Google, I see, are writing off $768 million, due to the decline, fall, and plummet from space of AOL. They want out completely, and I think the only thing they can be blamed for there is taking too long to bite the bullet. The sooner the excresence that was America Online gets wiped from the face of the earth, the better.

Novell would probably like to be able to afford to write off something else other than another tranche of workers, but they can't. Be nice if the job losses could stop now, please.

Tuesday, February 3, 2009

A weird one...

I've got one of those weird ones today. We've installed a new network infrastructure - all shiny new HP Procurve stuff. Yesterday morning, one of our servers didn't back up, with BackupExec reporting that it couldn't see it. RDP'd to the server fine, and I could ping the backup server, and ping the errant server from the backup server. I could also, from either server, open an UNC share on ANOTHER server but not on each other. They're both on the same subnet, plugged directly into the new core switch, the ports on which are effectively, at the moment, wide open.
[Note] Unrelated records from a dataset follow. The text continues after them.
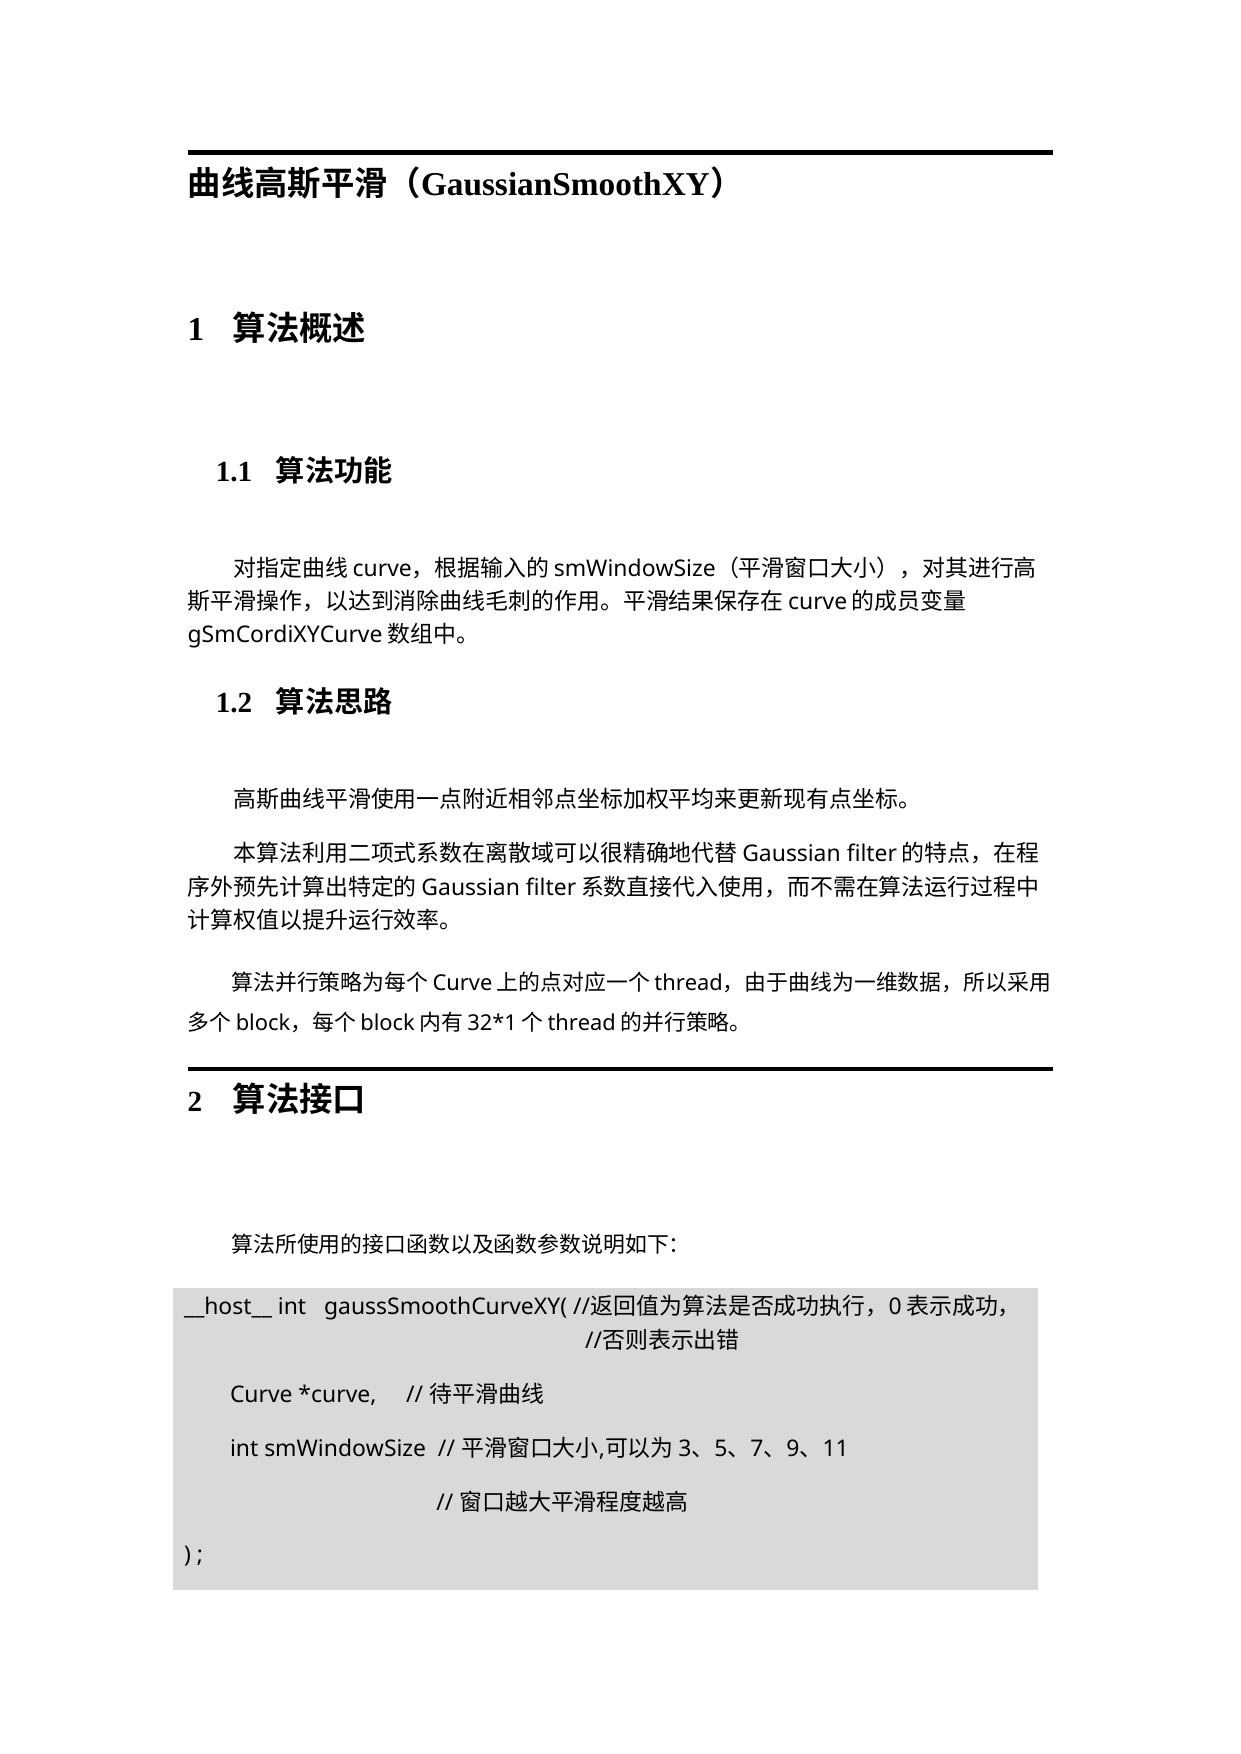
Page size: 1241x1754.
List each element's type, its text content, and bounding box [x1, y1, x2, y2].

table_header __host__ int gaussSmoothCurveXY( //返回值为算法是否成功执行，0表示成功，//否则表示出错 Curve *curve, // 待平滑曲线 int smWindowSize // 平滑窗口大小,可以为3、5、7、9、11 // 窗口越大平滑程度越高 ) ; [173, 1288, 1038, 1590]
text 算法所使用的接口函数以及函数参数说明如下： [187, 1218, 1053, 1259]
text 算法并行策略为每个Curve上的点对应一个thread，由于曲线为一维数据，所以采用多个block，每个block内有32*1个thread的并行策略。 [187, 956, 1053, 1037]
text 高斯曲线平滑使用一点附近相邻点坐标加权平均来更新现有点坐标。 [187, 781, 1053, 814]
text 本算法利用二项式系数在离散域可以很精确地代替Gaussian filter的特点，在程序外预先计算出特定的Gaussian filter系数直接代入使用，而不需在算法运行过程中计算权值以提升运行效率。 [187, 835, 1053, 935]
subtitle 曲线高斯平滑（GaussianSmoothXY） [187, 151, 1053, 205]
text 对指定曲线curve，根据输入的smWindowSize（平滑窗口大小），对其进行高斯平滑操作，以达到消除曲线毛刺的作用。平滑结果保存在curve的成员变量gSmCordiXYCurve数组中。 [187, 550, 1053, 650]
subtitle 算法概述 [187, 295, 1053, 350]
subtitle 算法功能 [216, 447, 1053, 490]
subtitle 算法思路 [216, 679, 1053, 721]
subtitle 算法接口 [187, 1068, 1053, 1121]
This morning, another server had the same problem, despite backing up yesterday. The error logs on the servers which can't connect have the odd DCOM error which, on closer investigation, could mean one of about forty different things, none of which look like an easy fix. It's all too easy to go off on some wild goose chase here. The core switch is new, so there's a cloud hanging over that, but I had something similar before it was replaced, which I didn't investigate too deeply as it was only a day before the new switch went in. One things for sure - something out there is screwing up my NetBIOS traffic, and I want to know what it is.

Monday, February 2, 2009

A day of deep joy...

How I love sysadmining while surrounded by morons. Today's a prime example. We have an accountancy application which is, like most of these things, just about OK when used in the environment which it was designed for. Local domain, fat client, normal, networked printer. Even then, it's needed a fair bit of tweaking to get it right - it prints from an environment variable, for example, because thats the way it does it. It's one of them.

Someone tried to put it on citrix and we had a nightmare with it. We couldn't get it to print properly at all, despite the application vendor's being on site for a couple of days and dialling in god knows how many times. So I made sure that the people who needed to use it got full-fat clients, quick sharp. Everyone happy.

Except some genius has decided that it would be just too great for someone at a related institute across town to be able to dial into our accounting application through citrix. And our interface to the outside world, I might add, is rubbish. Not in terms of speed, but reliability of service of certain things. We have other people who connect through citrix, for example. Sometimes their printer auto-creation works, sometimes it doesn't. Depends on the wind. Sometimes it takes five minutes to log into NFuse (that's how far behind we are); sometimes, seconds. Reboot router, phone up ISP and complain. Right now, those are our options. So it's not going to work. In a month of Sundays. Even if it did work in the first place, which it doesn't.

Obviously, someone's ego's going to be bruised when it becomes apparent that this is going to have be er, altered. No guesse for who's going to end up wearing it, though. Be nice if I got asked at the start, for once.